If you begin to run task A first and then start running B immediately, you will encounter an error, because the image is still not ready.
Main thread: Task A -> Task B -> | Task D |
Worker thread: Task C ———–> | | |
In this case, suppose that task D uses the results of both tasks B and C. If we can ensure that these results are both ready at the same time, then there will be no problem, but such a situation is unlikely.
If task D attempts to run when its input is not yet ready, it will run with an error.
Browser asynchronous features
Browsers allow us to perform some operations asynchronously to correct such errors.
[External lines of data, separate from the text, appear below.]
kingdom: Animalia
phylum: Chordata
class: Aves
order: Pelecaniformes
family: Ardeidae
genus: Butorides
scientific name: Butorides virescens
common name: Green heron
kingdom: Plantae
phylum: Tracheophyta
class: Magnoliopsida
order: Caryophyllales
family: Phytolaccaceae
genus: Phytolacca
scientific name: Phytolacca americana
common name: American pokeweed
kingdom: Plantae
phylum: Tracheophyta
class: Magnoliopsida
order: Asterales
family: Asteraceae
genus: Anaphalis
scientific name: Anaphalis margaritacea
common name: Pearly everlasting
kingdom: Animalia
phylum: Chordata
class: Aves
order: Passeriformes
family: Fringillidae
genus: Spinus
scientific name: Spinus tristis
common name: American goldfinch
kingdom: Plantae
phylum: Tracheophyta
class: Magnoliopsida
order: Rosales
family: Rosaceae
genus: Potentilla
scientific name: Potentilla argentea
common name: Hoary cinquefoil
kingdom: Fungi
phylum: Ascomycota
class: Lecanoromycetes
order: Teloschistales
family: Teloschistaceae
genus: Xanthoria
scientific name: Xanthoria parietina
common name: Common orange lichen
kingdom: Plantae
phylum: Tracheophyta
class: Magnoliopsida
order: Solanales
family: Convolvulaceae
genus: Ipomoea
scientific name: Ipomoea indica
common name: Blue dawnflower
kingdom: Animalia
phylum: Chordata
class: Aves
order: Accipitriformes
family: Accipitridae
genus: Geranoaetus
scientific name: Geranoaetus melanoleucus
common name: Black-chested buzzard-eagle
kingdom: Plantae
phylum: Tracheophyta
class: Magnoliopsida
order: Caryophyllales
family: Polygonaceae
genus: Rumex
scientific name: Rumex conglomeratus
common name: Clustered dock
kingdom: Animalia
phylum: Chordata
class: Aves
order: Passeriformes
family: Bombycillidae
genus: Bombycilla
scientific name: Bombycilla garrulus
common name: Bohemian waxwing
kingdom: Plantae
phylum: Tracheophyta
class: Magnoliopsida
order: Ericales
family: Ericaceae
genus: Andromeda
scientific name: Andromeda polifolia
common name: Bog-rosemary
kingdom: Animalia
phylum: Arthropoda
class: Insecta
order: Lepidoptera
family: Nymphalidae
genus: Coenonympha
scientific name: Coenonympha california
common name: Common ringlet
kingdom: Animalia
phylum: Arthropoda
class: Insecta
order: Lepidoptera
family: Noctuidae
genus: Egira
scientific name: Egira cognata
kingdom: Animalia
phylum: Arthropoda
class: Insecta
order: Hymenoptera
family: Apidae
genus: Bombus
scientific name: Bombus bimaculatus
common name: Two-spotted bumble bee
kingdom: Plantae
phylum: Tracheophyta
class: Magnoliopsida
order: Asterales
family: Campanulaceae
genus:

Functions such as Promises allow you to specify an executable mode for an operation (for example, fetch an image from the server), and then wait to return the result before executing the next operation:
Main thread: Task A Task B
Promise: | __async operation__ |
Since the operation takes place elsewhere, while the asynchronous operation is being processed, the thread is not blocked. In the next section of this series of tutorials we will look at ways to write asynchronous codes.
The principles of modern software development are increasingly being developed around the use of asynchronous programming so that programs can perform multiple tasks simultaneously.
When you use more modern and powerful APIs, you’ll find more than just the way to run an asynchronous programmer task.
Writing asynchronous code is more difficult, and getting used to it takes a bit of time, but it’s going to be easier.
In the next sections of this series, we will look at why the importance of asynchronous code and code design methods prevent the problems encountered in this paper.